Ullah Hayat, Munir Arslan
Department of Computer Science, Kansas State University, Manhattan, KS 66506, USA.
J Imaging. 2023 Apr 14;9(4):82. doi: 10.3390/jimaging9040082.
Human action recognition has been actively explored over the past two decades to further advancements in video analytics domain. Numerous research studies have been conducted to investigate the complex sequential patterns of human actions in video streams. In this paper, we propose a knowledge distillation framework, which distills spatio-temporal knowledge from a large teacher model to a lightweight student model using an offline knowledge distillation technique. The proposed offline knowledge distillation framework takes two models: a large pre-trained 3DCNN (three-dimensional convolutional neural network) teacher model and a lightweight 3DCNN student model (i.e., the teacher model is pre-trained on the same dataset on which the student model is to be trained on). During offline knowledge distillation training, the distillation algorithm trains only the student model to help enable the student model to achieve the same level of prediction accuracy as the teacher model. To evaluate the performance of the proposed method, we conduct extensive experiments on four benchmark human action datasets. The obtained quantitative results verify the efficiency and robustness of the proposed method over the state-of-the-art human action recognition methods by obtaining up to 35% improvement in accuracy over existing methods. Furthermore, we evaluate the inference time of the proposed method and compare the obtained results with the inference time of the state-of-the-art methods. Experimental results reveal that the proposed method attains an improvement of up to 50× in terms of frames per seconds (FPS) over the state-of-the-art methods. The short inference time and high accuracy make our proposed framework suitable for human activity recognition in real-time applications.

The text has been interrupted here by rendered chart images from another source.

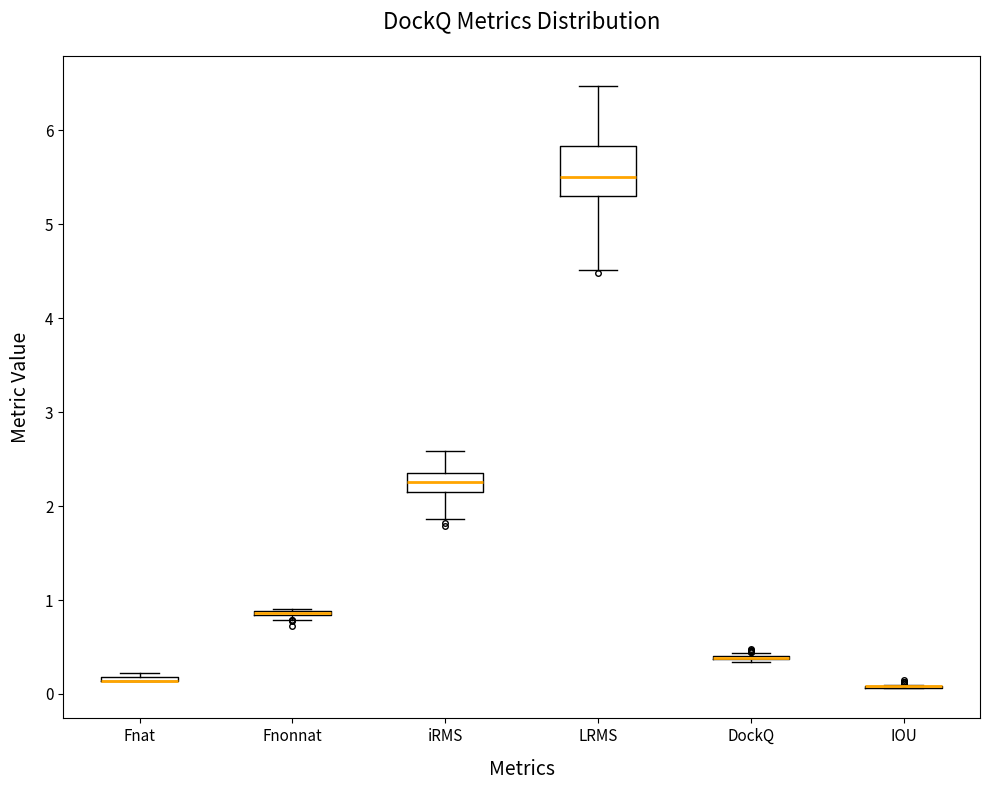

Where is the upper edge of the box for Fnat on the y-axis? The values are not printed on the chart, so give them approximately, as read against the axis.

0.2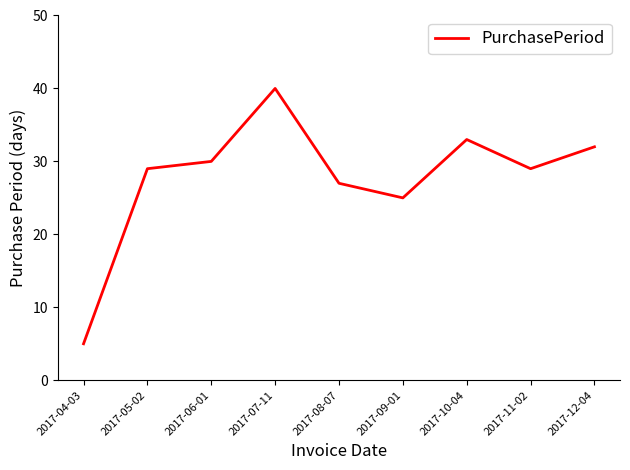

What is the change in value from 2017-04-03 to 2017-09-01?

+20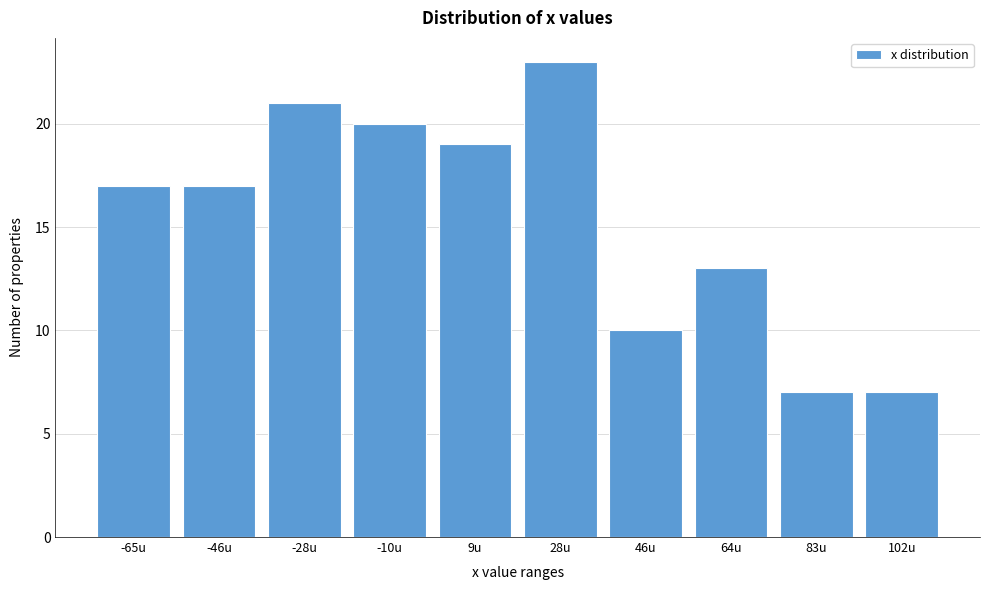

Reading left to right, extract all data points from this chart.

17	17	21	20	19	23	10	13	7	7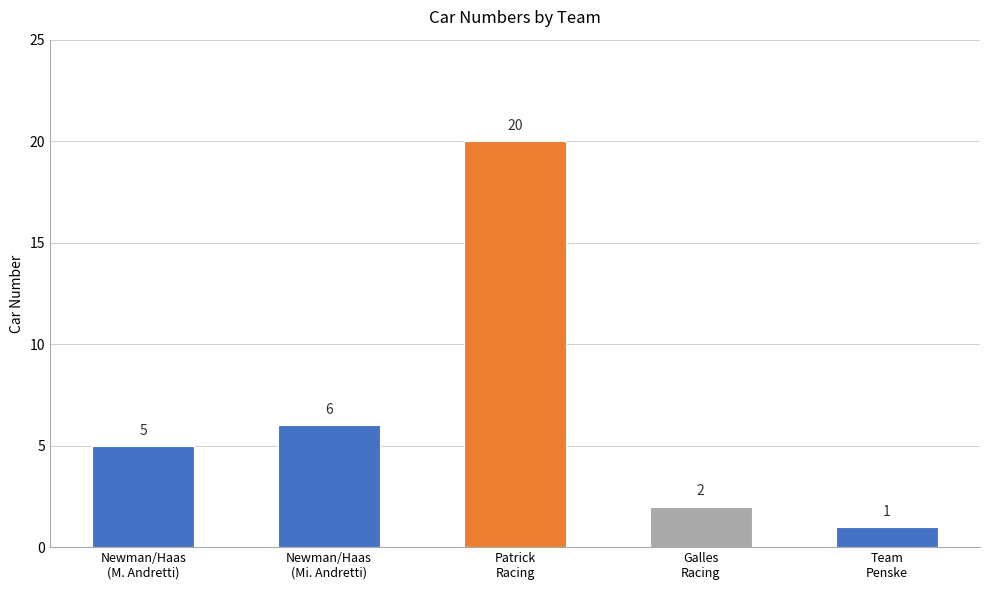

List the labels in order of value, largest first.

Patrick
Racing, Newman/Haas
(Mi. Andretti), Newman/Haas
(M. Andretti), Galles
Racing, Team
Penske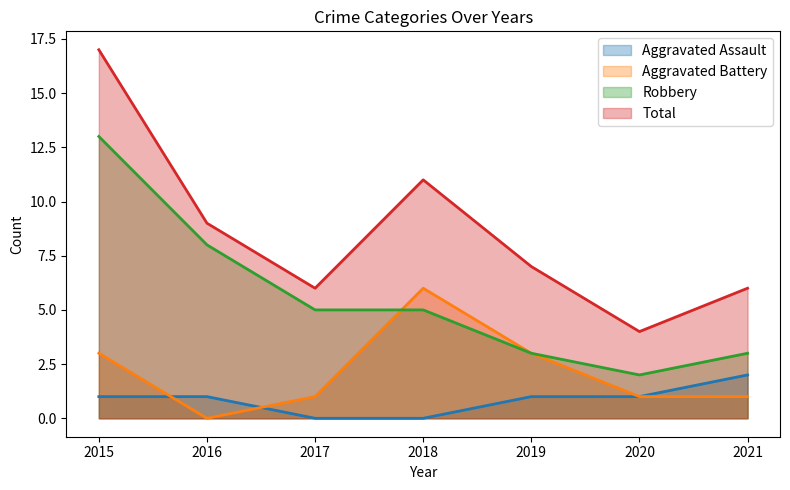

What is the maximum value shown in the chart?

17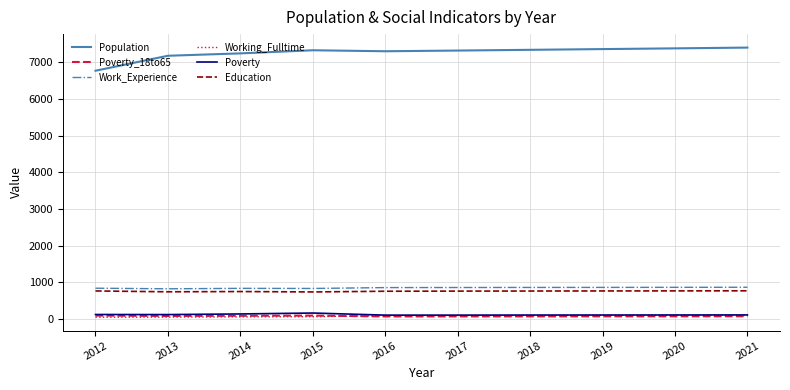

What is the maximum value for Education?

764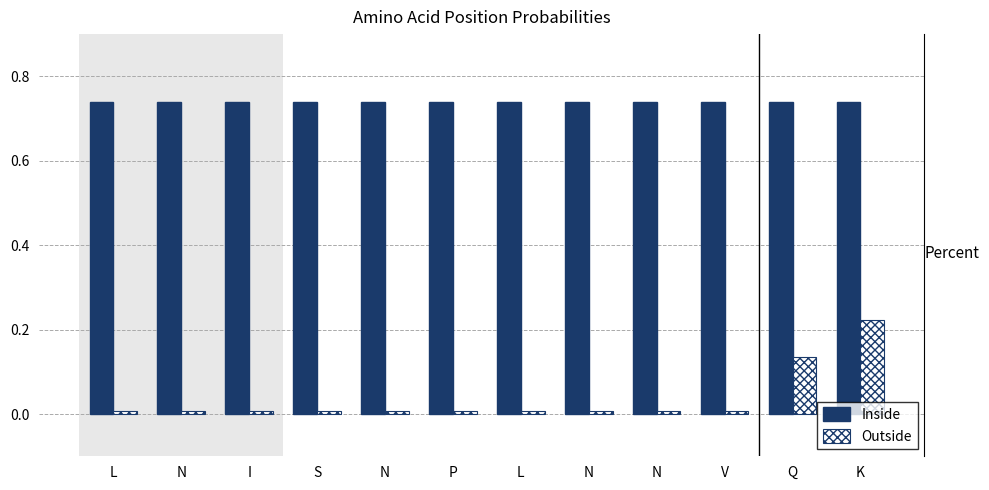

Which series has the widest spread of values?

Outside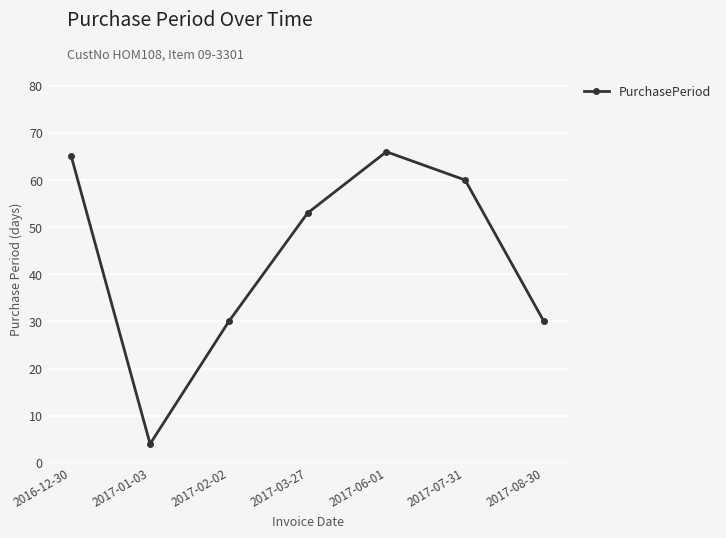

What is the maximum value shown in the chart?

66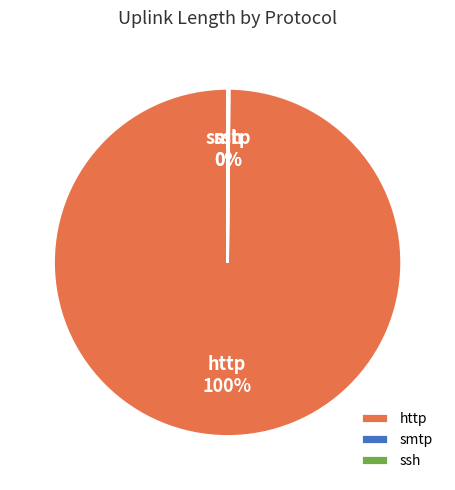

The http slice represents 100% of the pie. True or false?

True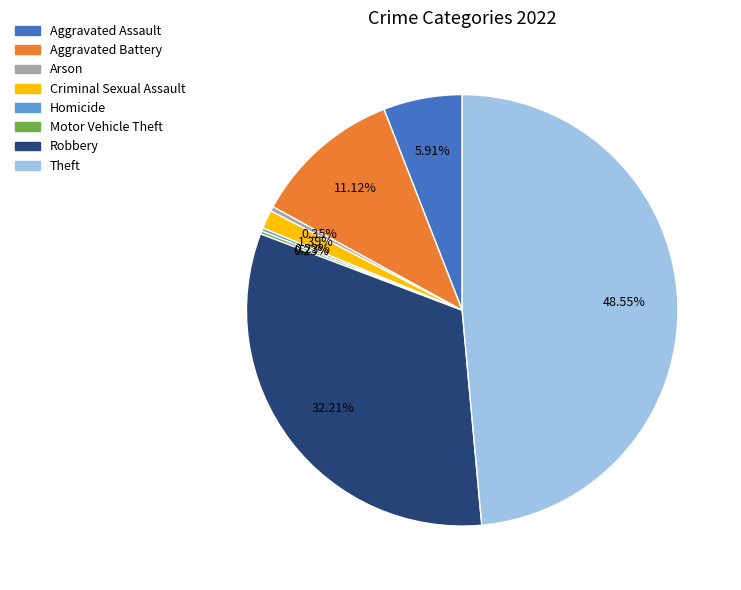

Between Theft and Criminal Sexual Assault, which is larger?

Theft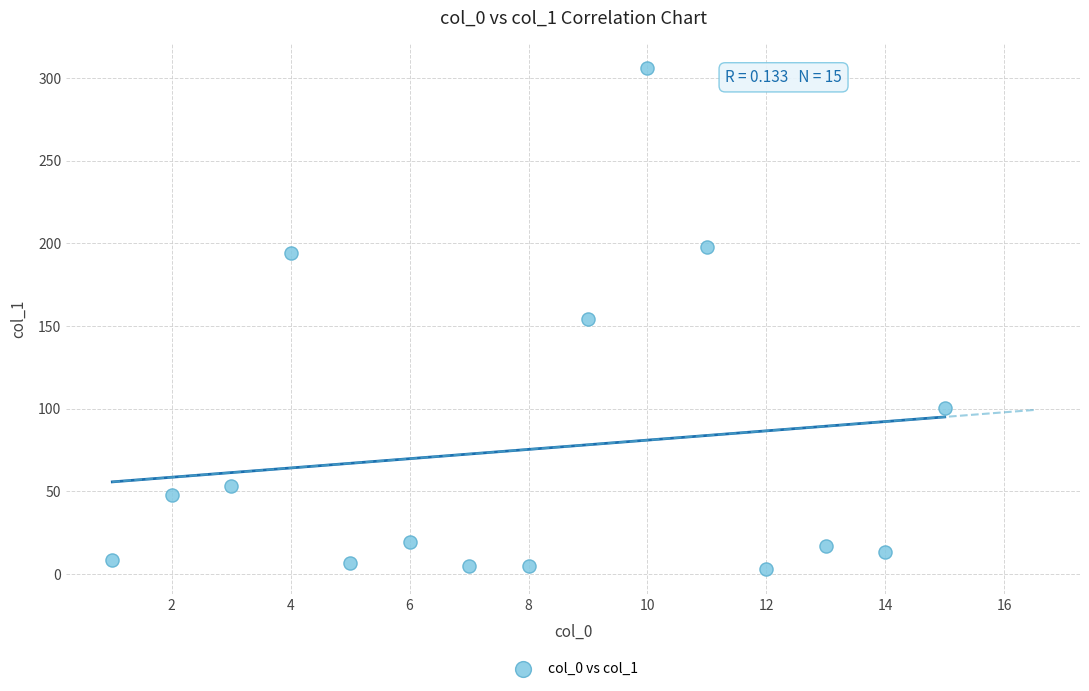

What is the range of X values (max minus min)?

14.0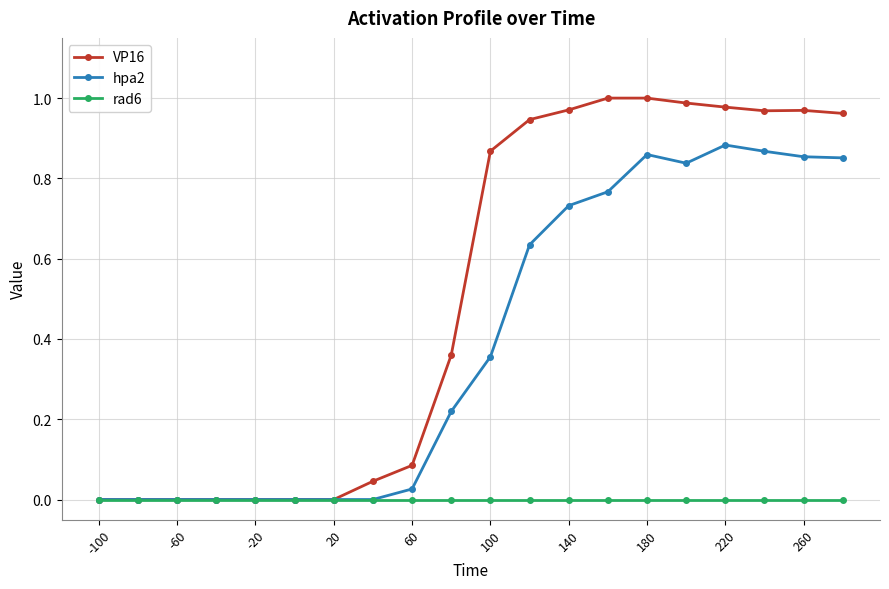

What is the sum of all VP16 values?

10.1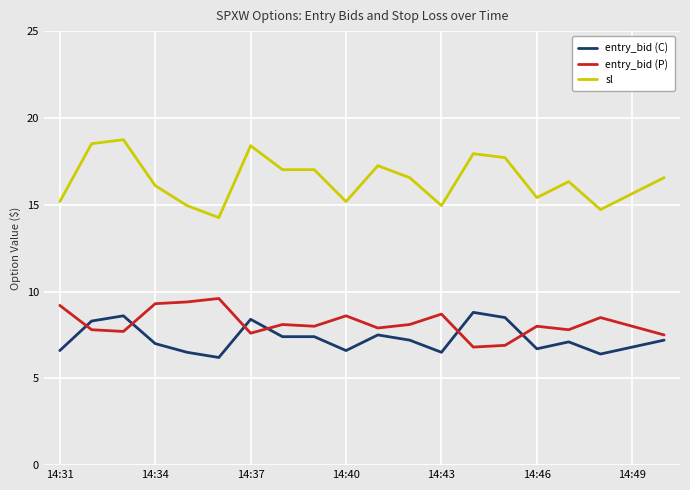

Which series has the largest range (max minus min)?

sl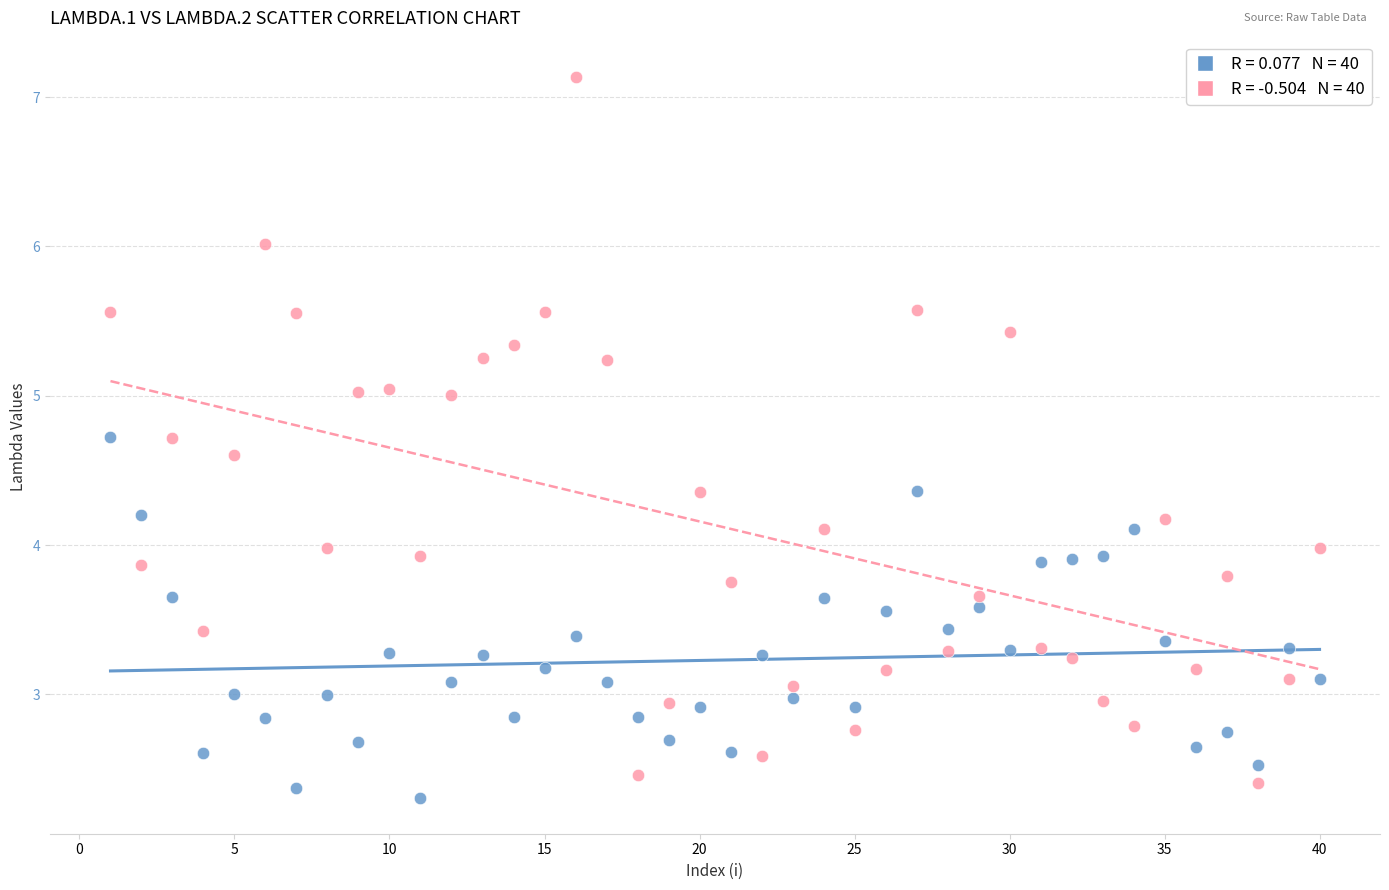

Across all data points, what is the range of Y values (max minus min)?

4.8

在过去二十年中,人们积极探索人类动作识别技术,以推动视频分析领域的进一步发展。已经开展了大量研究,来调查视频流中人类动作的复杂序列模式。在本文中,我们提出了一种知识蒸馏框架,该框架使用离线知识蒸馏技术,将时空知识从大型教师模型提炼到轻量级学生模型中。所提出的离线知识蒸馏框架采用两个模型:一个大型预训练的3DCNN(三维卷积神经网络)教师模型和一个轻量级3DCNN学生模型(即教师模型在学生模型将要训练的同一数据集上进行预训练)。在离线知识蒸馏训练期间,蒸馏算法仅训练学生模型,以帮助学生模型达到与教师模型相同水平的预测精度。为了评估所提出方法的性能,我们在四个基准人类动作数据集上进行了广泛的实验。获得的定量结果验证了所提出方法相对于现有最先进人类动作识别方法的效率和鲁棒性,与现有方法相比,准确率提高了35%。此外,我们评估了所提出方法的推理时间,并将获得的结果与最先进方法的推理时间进行比较。实验结果表明,所提出的方法在每秒帧数(FPS)方面比最先进方法提高了高达50倍。短推理时间和高精度使得我们提出的框架适用于实时应用中的人类活动识别。